- Opening Delimiter -

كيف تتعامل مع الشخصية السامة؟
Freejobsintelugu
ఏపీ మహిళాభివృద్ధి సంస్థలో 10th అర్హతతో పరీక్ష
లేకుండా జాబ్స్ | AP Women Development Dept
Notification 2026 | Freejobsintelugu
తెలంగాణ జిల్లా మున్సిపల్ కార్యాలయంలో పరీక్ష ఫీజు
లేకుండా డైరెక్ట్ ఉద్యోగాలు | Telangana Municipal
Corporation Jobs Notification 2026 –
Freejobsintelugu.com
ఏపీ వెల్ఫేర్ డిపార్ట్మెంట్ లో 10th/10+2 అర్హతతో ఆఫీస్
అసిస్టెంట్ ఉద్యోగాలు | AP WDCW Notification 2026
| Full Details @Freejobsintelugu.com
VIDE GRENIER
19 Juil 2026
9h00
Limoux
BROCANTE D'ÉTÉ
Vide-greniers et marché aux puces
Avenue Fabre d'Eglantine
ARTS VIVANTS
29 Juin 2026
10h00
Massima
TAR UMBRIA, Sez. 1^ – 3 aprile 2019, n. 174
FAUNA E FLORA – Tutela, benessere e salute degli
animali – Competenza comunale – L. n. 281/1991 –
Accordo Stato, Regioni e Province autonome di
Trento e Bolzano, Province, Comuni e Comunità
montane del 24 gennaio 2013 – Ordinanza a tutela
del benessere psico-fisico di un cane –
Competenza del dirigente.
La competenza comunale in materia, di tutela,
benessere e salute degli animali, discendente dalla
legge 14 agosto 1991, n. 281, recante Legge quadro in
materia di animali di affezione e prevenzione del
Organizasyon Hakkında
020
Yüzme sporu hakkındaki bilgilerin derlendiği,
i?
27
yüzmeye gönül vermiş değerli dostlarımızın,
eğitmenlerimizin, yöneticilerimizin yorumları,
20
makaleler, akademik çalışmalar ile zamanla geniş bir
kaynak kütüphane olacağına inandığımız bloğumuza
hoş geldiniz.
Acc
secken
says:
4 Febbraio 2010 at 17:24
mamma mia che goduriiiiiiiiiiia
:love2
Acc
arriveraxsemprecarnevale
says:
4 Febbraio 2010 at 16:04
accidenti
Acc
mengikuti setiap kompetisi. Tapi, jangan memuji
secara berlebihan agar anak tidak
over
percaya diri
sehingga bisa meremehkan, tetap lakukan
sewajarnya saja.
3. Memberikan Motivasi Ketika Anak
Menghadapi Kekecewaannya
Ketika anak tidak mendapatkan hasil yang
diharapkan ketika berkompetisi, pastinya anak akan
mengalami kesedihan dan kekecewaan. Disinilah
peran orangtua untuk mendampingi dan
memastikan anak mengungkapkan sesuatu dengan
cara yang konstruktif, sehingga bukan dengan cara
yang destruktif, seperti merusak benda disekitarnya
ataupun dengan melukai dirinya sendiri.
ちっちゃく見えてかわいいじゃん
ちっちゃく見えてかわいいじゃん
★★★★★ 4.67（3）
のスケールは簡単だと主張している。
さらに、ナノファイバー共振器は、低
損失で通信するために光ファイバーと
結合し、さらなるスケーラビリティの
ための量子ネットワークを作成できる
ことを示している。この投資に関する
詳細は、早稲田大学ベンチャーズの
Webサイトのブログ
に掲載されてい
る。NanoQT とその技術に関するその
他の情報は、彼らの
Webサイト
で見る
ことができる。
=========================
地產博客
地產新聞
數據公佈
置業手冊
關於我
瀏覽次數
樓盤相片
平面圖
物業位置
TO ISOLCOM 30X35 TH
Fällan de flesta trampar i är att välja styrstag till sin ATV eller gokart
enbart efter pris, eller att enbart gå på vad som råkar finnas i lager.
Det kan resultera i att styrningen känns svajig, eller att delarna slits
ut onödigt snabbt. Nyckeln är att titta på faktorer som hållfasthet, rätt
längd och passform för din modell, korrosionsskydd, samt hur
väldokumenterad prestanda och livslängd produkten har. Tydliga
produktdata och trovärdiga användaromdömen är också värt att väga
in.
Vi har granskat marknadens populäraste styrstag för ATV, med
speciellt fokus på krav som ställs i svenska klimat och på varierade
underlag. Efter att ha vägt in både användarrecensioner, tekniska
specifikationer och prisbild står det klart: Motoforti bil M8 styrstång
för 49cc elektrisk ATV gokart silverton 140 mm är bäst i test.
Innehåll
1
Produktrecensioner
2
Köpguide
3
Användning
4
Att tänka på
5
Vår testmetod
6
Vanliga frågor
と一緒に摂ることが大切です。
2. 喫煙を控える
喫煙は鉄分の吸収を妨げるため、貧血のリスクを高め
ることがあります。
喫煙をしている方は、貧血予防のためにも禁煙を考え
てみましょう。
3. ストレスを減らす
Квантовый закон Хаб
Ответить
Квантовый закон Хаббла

- Closing Delimiter -

→ AIM OF THE EXERCISE:
Copy out, from the data above, every line holding the word "dengan".

→ PROBLEM SOLUTION:
memastikan anak mengungkapkan sesuatu dengan
cara yang konstruktif, sehingga bukan dengan cara
ataupun dengan melukai dirinya sendiri.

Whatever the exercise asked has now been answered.